I make broth for soup a couple of different ways:
- When prepping vegetables, I freeze all the little ends and scraps and peels. After a week or two, I have enough to make broth. I simmer everything in salted water for an hour and then strain out the vegetables. Here’s a detailed post on vegetable broth.

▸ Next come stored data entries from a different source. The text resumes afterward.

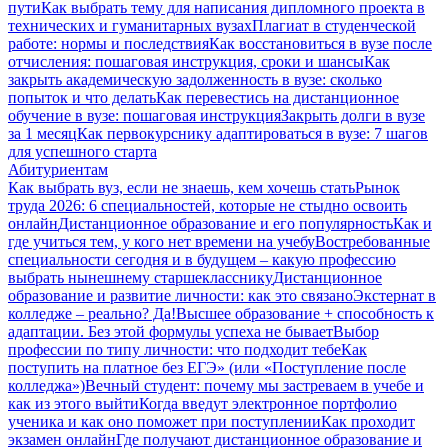
пути
Как выбрать тему для написания дипломного проекта в
технических и гуманитарных вузах
Плагиат в студенческой
работе: нормы и последствия
Как восстановиться в вузе после
отчисления: пошаговая инструкция, сроки и шансы
Как
закрыть академическую задолженность в вузе: сколько
попыток и что делать
Как перевестись на дистанционное
обучение в вузе: пошаговая инструкция
Закрыть долги в вузе
за 1 месяц
Как первокурснику адаптироваться в вузе: 7 шагов
для успешного старта
Абитуриентам
Как выбрать вуз, если не знаешь, кем хочешь стать
Рынок
труда 2026: 6 специальностей, которые не стыдно освоить
онлайн
Дистанционное образование и его популярность
Как и
где учиться тем, у кого нет времени на учебу
Востребованные
специальности сегодня и в будущем – какую профессию
выбрать нынешнему старшекласснику
Дистанционное
образование и развитие личности: как это связано
Экстернат в
колледже – реально? Да!
Высшее образование + способность к
адаптации. Без этой формулы успеха не бывает
Выбор
профессии по типу личности: что подходит тебе
Как
поступить на платное без ЕГЭ» (или «Поступление после
колледжа»)
Вечный студент: почему мы застреваем в учебе и
как из этого выйти
Когда введут электронное портфолио
ученика и как оно поможет при поступлении
Как проходит
экзамен онлайн
Где получают дистанционное образование и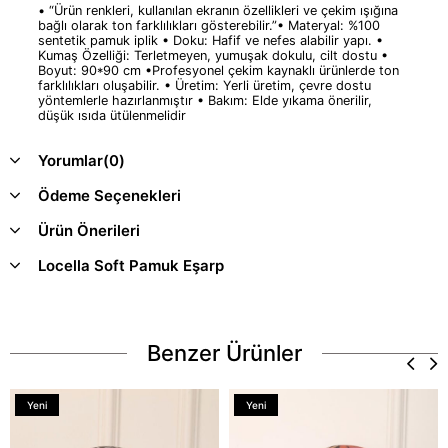
• “Ürün renkleri, kullanılan ekranın özellikleri ve çekim ışığına
bağlı olarak ton farklılıkları gösterebilir.”• Materyal: %100
sentetik pamuk iplik • Doku: Hafif ve nefes alabilir yapı. •
Kumaş Özelliği: Terletmeyen, yumuşak dokulu, cilt dostu •
Boyut: 90*90 cm •Profesyonel çekim kaynaklı ürünlerde ton
farklılıkları oluşabilir. • Üretim: Yerli üretim, çevre dostu
yöntemlerle hazırlanmıştır • Bakım: Elde yıkama önerilir,
düşük ısıda ütülenmelidir
Yorumlar
(0)
Ödeme Seçenekleri
Ürün Önerileri
Locella Soft Pamuk Eşarp
Benzer Ürünler
Yeni
Yeni
Ürün
Ürün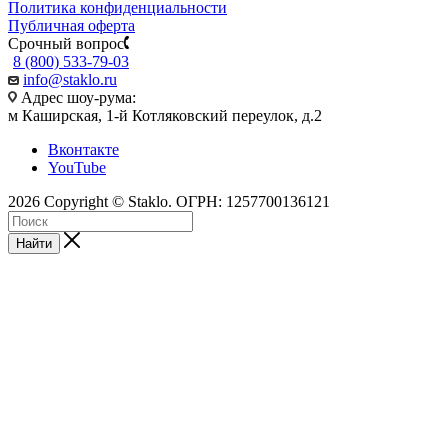
Политика конфиденциальности
Публичная оферта
Срочный вопрос
8 (800) 533-79-03
info@staklo.ru
Адрес шоу-рума:
м Каширская, 1-й Котляковский переулок, д.2
Вконтакте
YouTube
2026 Copyright © Staklo. ОГРН: 1257700136121
Найти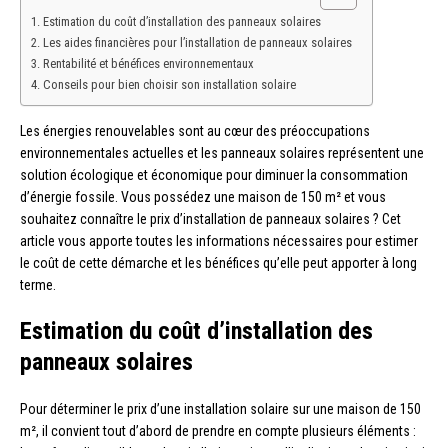
Estimation du coût d’installation des panneaux solaires
Les aides financières pour l’installation de panneaux solaires
Rentabilité et bénéfices environnementaux
Conseils pour bien choisir son installation solaire
Les énergies renouvelables sont au cœur des préoccupations
environnementales actuelles et les panneaux solaires représentent une
solution écologique et économique pour diminuer la consommation
d’énergie fossile. Vous possédez une maison de 150 m² et vous
souhaitez connaître le prix d’installation de panneaux solaires ? Cet
article vous apporte toutes les informations nécessaires pour estimer
le coût de cette démarche et les bénéfices qu’elle peut apporter à long
terme.
Estimation du coût d’installation des
panneaux solaires
Pour déterminer le prix d’une installation solaire sur une maison de 150
m², il convient tout d’abord de prendre en compte plusieurs éléments :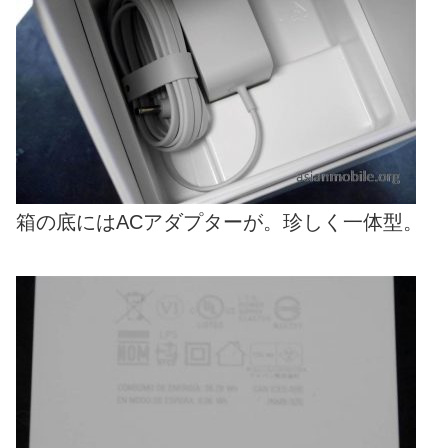
箱の底にはACアダプターが。珍しく一体型。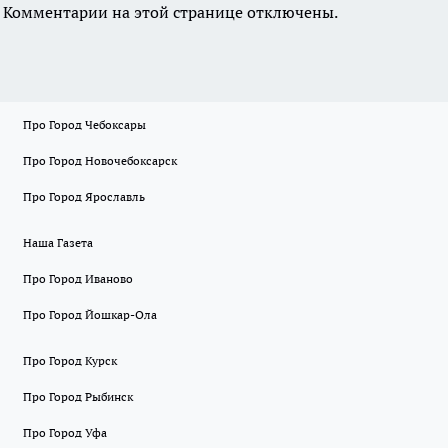
Комментарии на этой странице отключены.
Про Город Чебоксары
Про Город Новочебоксарск
Про Город Ярославль
Наша Газета
Про Город Иваново
Про Город Йошкар-Ола
Про Город Курск
Про Город Рыбинск
Про Город Уфа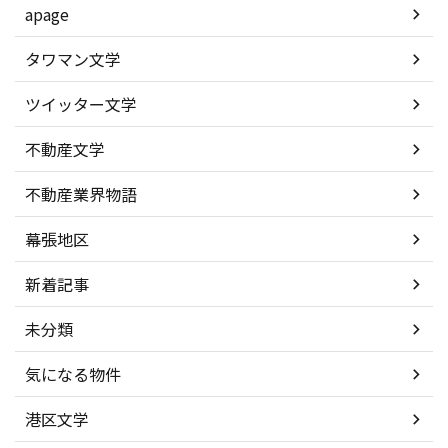
apage
タワマン文学
ツイッター文学
不動産文学
不動産業界物語
幕張地区
新着記事
未分類
気になる物件
港区文学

- I do the same thing with bones—store them in the freezer after meals. When I have enough, I simmer them in salted water for an hour or two on the stove OR in a slow cooker for 24 hours and then strain. Here’s a detailed post on bone broth.
Vegetable soup
As with fermentation, you don’t need to follow exact measurements for soup. You can add more or less broth as desired and mix up the kinds of vegetables you use. That’s what makes soup a perfect I-have-too-many-vegetables-in-my-fridge-and-need-to-make-dinner-now kind of meal.
Ingredients
- 2 tablespoons olive oil or other fat
- 1 onion or leek
- 5 cups of vegetables on hand
- 4 cups broth or water
- Salt and pepper to taste
- Seasoning such as a bay leaf, thyme, oregano or italian seasoning
Directions
1. Sauté onions in fat in a 4-quart pot or Dutch oven.
2. Throw in a bay leaf and some thyme if you have them.
3. Add homemade broth or water.
4. Add harder chunks of vegetables that take longer to cook—dense potatoes, root vegetables, squash, cauliflower and so on—and bring to a boil, then turn down to a simmer. The vegetables should be covered with broth.
5. After these first denser vegetables have cooked for 10 minutes or so, add the chunks that take less time to cook—tomatoes, corn, asparagus, peas. You could add small pieces of vegetables now too. Toss in some apple slices if you wish.
6. If you have greens like spinach or kale, chop them roughly and throw them in just at the end.
7. Your soup is ready when all the vegetables are tender. Purée with an immersion blender if desired.
8. If you have cooked, leftover pasta, rice or beans, toss in about 1/4 cup.
9. Top with homemade croutons made from stale bread for an impressive zero-waste dish.
This also tastes delicious with a large dollop each of sauerkraut and homemade sour cream.
Creamy Vegetable Soup
Ingredients
- 2 tablespoons olive oil or other fat
- 1 heaping tablespoon of flour
- 1 to 1-1/4 cups milk
- 1-1/2 to 2 cups broth or water
- 2 to 3 cups cooked vegetables of your choice (I steam mine): broccoli, cauliflower, carrots, potatoes sweet potatoes, parsnip or a combo of these
- Salt and pepper to taste
- Seasoning such as a bay leaf, thyme, oregano or Italian seasoning
Instructions
1. Melt fat in a 4-quart pot or Dutch oven.
2. Add flour and whisk, cooking for one minute.
3. Add milk and whisk constantly until it thickens and foams up.
4. Whisk in homemade broth or water.
5. Add steamed vegetables, salt, pepper and any desired seasonings.
6. When heated through, purée with an immersion blender or transfer to a glass blender to purée.
7. If you prefer chunkier soup, purée only some of the soup and leave some vegetables in larger pieces.
8. If your soup is too thick, add broth or water in small amounts until it reaches your desired consistency.